Reimagine My Community

In A Pickle and Concept Models

In a Pickle

The wife (back seat) had said to take the right fork in the road.

He insisted, based on superior knowledge and experience, that they needed to be on the left fork of the road.

He finished up with a rather snarky “Woman, Stop Your Backseat Driving!!!”

A minute later, rounding the bend….

We have got ourselves in a bit of a pickle

Zee Problem (pass the envelope please)

Quite a few years ago—well before the automobile and Henry Ford—we piled lots of people into cities. Often it was for work. Industrial revolution leading to urbanization and that sort of thing.

Building by oceans is always handy when you want to engage in trade with others.
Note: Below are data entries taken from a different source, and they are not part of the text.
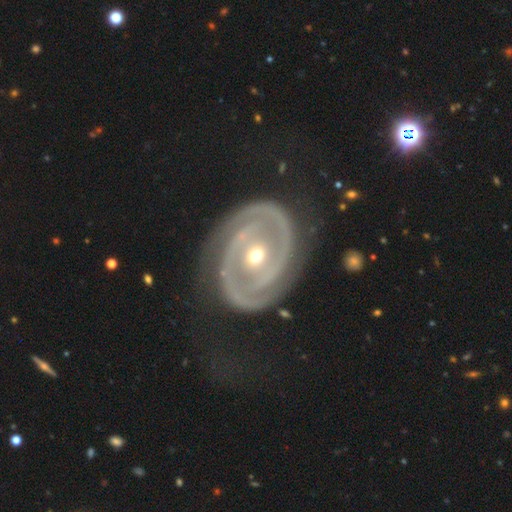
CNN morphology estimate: Smooth or featured?
  - featured or disk: 90% *
  - smooth: 5%
  - star or artifact: 5%
Edge-on disk?
  - no: 97% *
  - yes: 3%
Bar?
  - no: 53% *
  - weak: 26%
  - strong: 20%
Spiral arms?
  - yes: 95% *
  - no: 5%
Spiral winding?
  - tight: 69% *
  - medium: 25%
  - loose: 6%
Spiral arm count?
  - 2: 83% *
  - can't tell: 6%
  - 3: 5%
  - 1: 2%
  - 4: 2%
  - more than 4: 2%
Bulge size?
  - moderate: 49% *
  - small: 48%
  - large: 2%
  - dominant: 1%
  - none: 1%
Merging?
  - none: 76% *
  - minor disturbance: 14%
  - major disturbance: 8%
  - merger: 2%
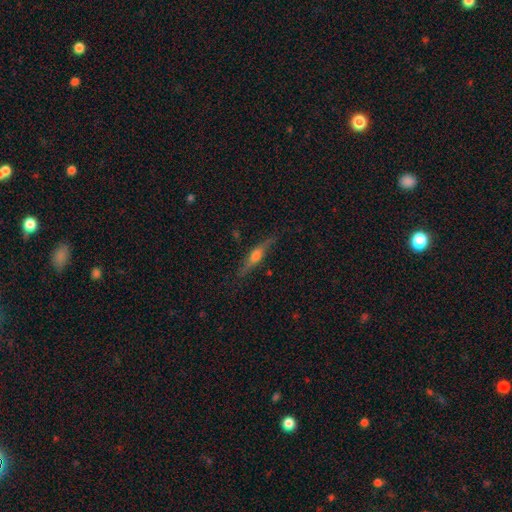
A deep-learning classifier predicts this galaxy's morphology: Smooth or featured? featured or disk (65%)
Edge-on disk? yes (93%)
Edge-on bulge? rounded (85%)
Merging? none (80%)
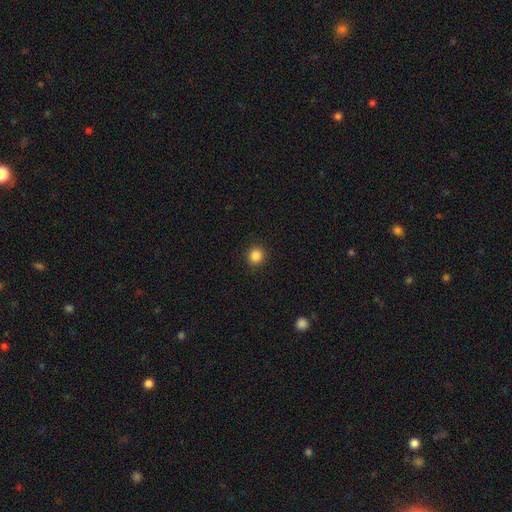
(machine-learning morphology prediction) smooth 86%, star or artifact 11%, featured or disk 3%. Down the decision tree: how rounded — round (93%); merging — none (92%).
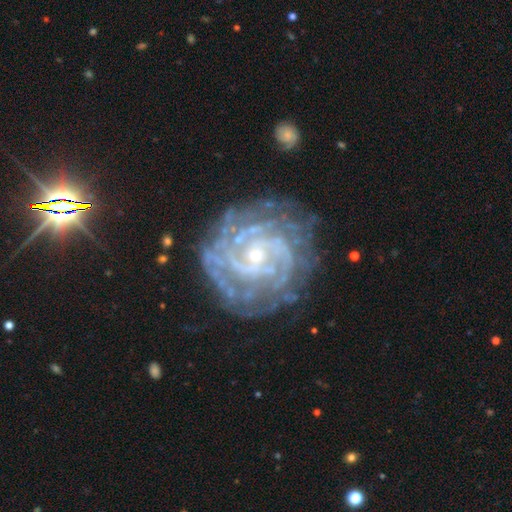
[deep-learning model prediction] Morphology: type=featured or disk (90%); edge-on=no (98%); bar=no (62%); spiral arms=yes (97%); winding=tight (77%); arm count=can't tell (25%); bulge=small (74%); merging=none (75%).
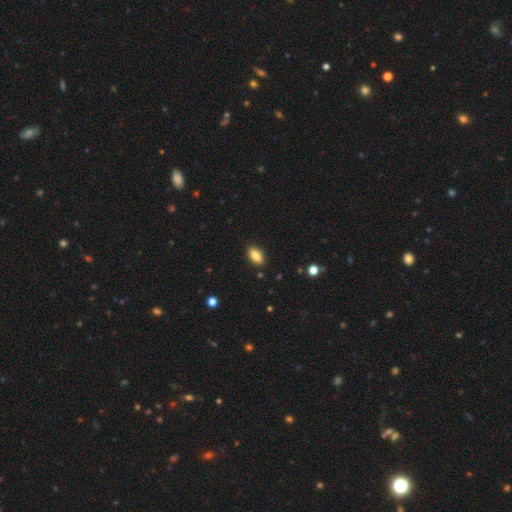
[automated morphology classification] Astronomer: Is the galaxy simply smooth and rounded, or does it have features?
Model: smooth — 86%.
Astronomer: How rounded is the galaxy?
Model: in between — 90%.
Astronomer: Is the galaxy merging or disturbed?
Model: none — 87%.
With this came a whole pile of considerations (and assumptions). Things like housing, food supply, transportation networks, electricity and one thing and another.
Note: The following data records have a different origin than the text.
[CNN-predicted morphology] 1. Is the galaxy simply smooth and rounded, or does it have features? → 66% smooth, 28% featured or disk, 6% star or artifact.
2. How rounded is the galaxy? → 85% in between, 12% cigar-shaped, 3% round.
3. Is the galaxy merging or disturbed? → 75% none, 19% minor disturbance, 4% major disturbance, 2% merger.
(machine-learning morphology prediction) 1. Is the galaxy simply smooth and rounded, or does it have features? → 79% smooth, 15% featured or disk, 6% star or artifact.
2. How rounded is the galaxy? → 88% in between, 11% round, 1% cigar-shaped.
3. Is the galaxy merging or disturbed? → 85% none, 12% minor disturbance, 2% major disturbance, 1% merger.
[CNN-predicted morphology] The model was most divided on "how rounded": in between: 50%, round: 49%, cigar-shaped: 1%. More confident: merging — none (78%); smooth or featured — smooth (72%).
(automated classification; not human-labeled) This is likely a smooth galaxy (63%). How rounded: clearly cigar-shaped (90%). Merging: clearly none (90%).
It’s all fine and dandy when it works well. It’s like a big well-oiled machine (in theory). It often requires a lot of well-oiled machines. Which just need energy to run. Fancy that.

But then along comes “stuff” like COVID-19, climate change and “whatever” (more advanced “stuff”).

Zee Symptoms

Let’s just sample a few things going on. We won’t dive into them in depth—this is just a quick fly by. There are dozens we could add to the four items below, but this is just a sample.

Question the validity of “Zee Problem”—it’s a worthwhile exercise. Yes, we know you might enjoy the cultural, sports and cuisine offerings of a city.

After all, cities built on foundations, independent of Community, are just one of many problems.

Regardless of the causes, the symptoms still plague us.

It’s not as predictable as it was. This impacts crops and life in general. 

There  is lots of information available elsewhere on the topic of Climate Change and weather.

Regardless of your position, weather is not quite as predictable as it was.

Modern inventory and distribution systems often assume a well-oiled machine (e.g., Just In Time arrival of goods). All fine and dandy when it works.

It’s not just manufacturing plants that are encountering challenges. Our distributed food supply systems are finding challenges as well.

Well … this one is challenging. It is nice to live by the ocean or a river (provided the ocean or river behaves).

At one time it was probably just fine. But then along comes the unexpected.

Without getting too sensational—a meteor hiding behind Mars is about to strike—the unexpected happens. Pandemics. Sun doing some weird things. And, yes, meteors, asteroids or other celestial visitors.

We will save the harder to nail down stuff (like UFO’s) for another day.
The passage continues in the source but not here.